----- 本文 -----

独立開業を成功へ導く経営学

統括プロデューサー 今井義博の経営学。

メディカル・ブランドの構築を考察する ①

先ず簡単な質問をさせていただこう。

1、 好きなブランドを5つあげてください。

例:
服  → ブリオーニ、アルマーニ etc
靴  → フェラガモ、クラークス etc
時計 → パテック、ロレックス etc
鞄  → エルメス、ビトン etc
車  → ロールス、フェラーリ etc

2、 その5つのブランドを選んだ理由、またはその特徴を各々教えてください。

そ して、質問されてみればブランドを選択する理由が意外と明確でないことに気づくはずである。 それこそが「ブランドの持つ力」である。つまり、そのブランドの持つオーラなのである。実はそのブランドの歴史的背景などを知るとさらにブランドに対する ロイヤリティーが高まるのだが、たいていはオーラで購入してしまっているのが現実であろうし、それもまた是である。これから述べるのは、そのオーラの分析 であり、ブランドの分析である。ブランドの分析を通じ、個人で行うべき個人経営的ブランド構築と組織的ブランド構築の認識と手法の違いを知っていただきた い。

私自身がブランドだ、という勘違いをしている読者がいれば、残酷なようだが個人でブランドを築くのは不可能である。ブランド力と個人的商品力(技術 力)は決定的な違いがあることを認識していただきたい。一言で言えば決定的な違いは「継承力」である。ブランドは世代を超えて継承する力があるのである。 つまり、そこにブランド・マーケティングが確立され、単なる技術の継承開発だけではなく、人事的継承開発があり、経営的(財務的)継承開発と創造があるの である。
しかし、ブランド力とは何かを知り、個人の商品力を高める一方で限界を知り、組織的なブランド構築を実現することも実は可能なのである。

-----

作業課題 1 »
本文のうち「先ず簡単な質問をさせていただこう。」から始まり「2、 その5つのブランドを選んだ理由、またはその特徴を各々教えてください。」で終わる部分を、「時計」を「腕時計」に書き換えて示しなさい。
作業課題 2 »
本文の「例:」の下で、ブランド名が挙げられている品物の分類をすべて書き出しなさい。
この後に続く行は参照しなくてかまいません。

----- データ一覧 -----

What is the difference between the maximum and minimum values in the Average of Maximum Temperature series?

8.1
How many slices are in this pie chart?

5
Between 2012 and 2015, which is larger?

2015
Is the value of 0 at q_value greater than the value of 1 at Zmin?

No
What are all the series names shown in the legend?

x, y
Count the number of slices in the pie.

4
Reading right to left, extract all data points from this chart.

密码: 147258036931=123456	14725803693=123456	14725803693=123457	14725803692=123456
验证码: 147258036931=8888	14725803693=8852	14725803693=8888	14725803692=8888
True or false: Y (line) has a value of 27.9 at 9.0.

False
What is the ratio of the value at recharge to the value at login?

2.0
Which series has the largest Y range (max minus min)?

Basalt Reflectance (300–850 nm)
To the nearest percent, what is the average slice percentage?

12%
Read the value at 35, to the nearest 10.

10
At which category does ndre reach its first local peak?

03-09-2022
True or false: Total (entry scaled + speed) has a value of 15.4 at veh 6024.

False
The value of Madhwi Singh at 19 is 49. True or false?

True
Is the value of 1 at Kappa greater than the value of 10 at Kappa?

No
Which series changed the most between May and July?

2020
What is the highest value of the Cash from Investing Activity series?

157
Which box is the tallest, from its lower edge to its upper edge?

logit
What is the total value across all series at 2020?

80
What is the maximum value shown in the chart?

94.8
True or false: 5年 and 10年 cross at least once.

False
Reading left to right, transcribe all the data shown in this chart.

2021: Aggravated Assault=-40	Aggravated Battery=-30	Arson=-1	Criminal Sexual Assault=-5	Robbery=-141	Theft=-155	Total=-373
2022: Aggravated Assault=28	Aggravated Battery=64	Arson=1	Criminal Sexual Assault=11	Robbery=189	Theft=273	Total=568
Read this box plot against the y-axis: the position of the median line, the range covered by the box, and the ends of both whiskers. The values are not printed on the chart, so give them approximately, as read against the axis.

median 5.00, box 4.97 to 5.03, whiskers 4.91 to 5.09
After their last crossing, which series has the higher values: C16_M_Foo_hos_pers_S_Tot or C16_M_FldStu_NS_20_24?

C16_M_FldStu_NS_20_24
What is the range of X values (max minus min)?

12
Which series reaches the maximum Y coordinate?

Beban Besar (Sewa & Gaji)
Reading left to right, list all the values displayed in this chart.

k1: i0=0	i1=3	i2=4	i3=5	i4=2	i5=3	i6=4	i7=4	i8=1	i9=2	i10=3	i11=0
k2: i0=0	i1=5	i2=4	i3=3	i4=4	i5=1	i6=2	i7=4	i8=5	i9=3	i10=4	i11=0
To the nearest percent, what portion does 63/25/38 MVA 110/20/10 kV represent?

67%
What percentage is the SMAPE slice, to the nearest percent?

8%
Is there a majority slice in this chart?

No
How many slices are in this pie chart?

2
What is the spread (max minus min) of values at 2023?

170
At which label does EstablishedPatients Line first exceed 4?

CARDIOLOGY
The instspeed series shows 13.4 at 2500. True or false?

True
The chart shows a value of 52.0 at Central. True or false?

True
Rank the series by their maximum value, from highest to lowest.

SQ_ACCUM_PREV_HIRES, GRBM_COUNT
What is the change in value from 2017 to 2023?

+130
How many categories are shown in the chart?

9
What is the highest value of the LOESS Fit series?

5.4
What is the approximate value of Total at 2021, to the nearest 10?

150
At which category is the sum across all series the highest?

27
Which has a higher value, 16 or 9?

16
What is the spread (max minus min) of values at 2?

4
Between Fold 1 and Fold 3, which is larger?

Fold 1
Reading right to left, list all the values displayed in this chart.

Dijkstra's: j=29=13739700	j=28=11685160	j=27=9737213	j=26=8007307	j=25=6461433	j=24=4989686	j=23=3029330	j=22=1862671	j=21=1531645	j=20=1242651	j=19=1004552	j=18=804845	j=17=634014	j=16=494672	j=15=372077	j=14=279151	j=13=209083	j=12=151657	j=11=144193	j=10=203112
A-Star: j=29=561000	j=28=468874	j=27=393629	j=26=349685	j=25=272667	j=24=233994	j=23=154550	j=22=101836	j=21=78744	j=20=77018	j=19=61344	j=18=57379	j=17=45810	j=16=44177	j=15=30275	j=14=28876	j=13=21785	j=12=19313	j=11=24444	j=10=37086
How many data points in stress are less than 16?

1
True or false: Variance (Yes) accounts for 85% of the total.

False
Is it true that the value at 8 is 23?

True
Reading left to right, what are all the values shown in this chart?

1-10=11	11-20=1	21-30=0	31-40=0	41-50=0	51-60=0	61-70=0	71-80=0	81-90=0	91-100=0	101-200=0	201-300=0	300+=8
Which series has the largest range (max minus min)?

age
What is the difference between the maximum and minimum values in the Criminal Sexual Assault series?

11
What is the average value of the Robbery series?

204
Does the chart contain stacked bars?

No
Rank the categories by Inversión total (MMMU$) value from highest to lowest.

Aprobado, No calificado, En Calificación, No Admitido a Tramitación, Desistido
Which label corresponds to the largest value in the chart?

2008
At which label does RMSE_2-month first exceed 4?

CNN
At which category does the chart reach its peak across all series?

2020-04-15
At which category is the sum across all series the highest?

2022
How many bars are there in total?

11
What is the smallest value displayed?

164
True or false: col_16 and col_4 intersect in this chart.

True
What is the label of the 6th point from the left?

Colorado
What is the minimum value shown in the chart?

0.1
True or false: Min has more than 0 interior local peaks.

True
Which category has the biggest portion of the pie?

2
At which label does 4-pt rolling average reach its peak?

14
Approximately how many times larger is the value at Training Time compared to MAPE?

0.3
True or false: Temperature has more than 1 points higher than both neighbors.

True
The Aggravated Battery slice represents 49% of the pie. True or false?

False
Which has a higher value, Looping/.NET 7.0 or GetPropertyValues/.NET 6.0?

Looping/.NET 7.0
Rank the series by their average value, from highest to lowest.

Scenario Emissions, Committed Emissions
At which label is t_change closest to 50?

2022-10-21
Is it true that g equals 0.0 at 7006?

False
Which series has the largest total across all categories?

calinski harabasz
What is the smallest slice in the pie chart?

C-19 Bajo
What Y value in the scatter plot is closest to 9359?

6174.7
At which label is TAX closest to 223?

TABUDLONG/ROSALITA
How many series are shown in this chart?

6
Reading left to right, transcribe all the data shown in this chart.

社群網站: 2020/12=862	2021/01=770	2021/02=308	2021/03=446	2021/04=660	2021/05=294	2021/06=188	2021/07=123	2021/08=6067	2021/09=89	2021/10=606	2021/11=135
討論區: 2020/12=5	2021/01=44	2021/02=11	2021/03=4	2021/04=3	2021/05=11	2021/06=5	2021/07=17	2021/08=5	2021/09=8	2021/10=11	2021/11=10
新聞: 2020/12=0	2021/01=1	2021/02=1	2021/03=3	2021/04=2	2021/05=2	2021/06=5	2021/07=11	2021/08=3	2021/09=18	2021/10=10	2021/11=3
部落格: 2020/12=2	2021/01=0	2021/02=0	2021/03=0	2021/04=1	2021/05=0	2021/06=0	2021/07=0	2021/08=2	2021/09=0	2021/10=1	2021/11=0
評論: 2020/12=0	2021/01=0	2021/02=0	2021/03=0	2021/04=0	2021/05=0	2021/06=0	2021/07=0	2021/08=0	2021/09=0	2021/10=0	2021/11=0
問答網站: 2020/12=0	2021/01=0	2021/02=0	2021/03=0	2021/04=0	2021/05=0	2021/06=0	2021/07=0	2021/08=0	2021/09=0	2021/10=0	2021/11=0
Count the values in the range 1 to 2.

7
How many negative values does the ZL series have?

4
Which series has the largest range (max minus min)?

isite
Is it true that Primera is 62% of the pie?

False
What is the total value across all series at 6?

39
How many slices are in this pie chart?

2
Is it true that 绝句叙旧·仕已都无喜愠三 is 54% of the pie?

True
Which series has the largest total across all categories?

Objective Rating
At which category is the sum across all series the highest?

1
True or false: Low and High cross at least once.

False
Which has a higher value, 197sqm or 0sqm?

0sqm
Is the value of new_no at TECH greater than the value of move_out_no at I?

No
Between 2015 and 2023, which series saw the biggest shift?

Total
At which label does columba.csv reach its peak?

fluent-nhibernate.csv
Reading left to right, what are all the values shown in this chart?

-----

解答 1 »
先ず簡単な質問をさせていただこう。

1、 好きなブランドを5つあげてください。

例:
服  → ブリオーニ、アルマーニ etc
靴  → フェラガモ、クラークス etc
腕時計 → パテック、ロレックス etc
鞄  → エルメス、ビトン etc
車  → ロールス、フェラーリ etc

2、 その5つのブランドを選んだ理由、またはその特徴を各々教えてください。

解答 2 »
服、靴、時計、鞄、車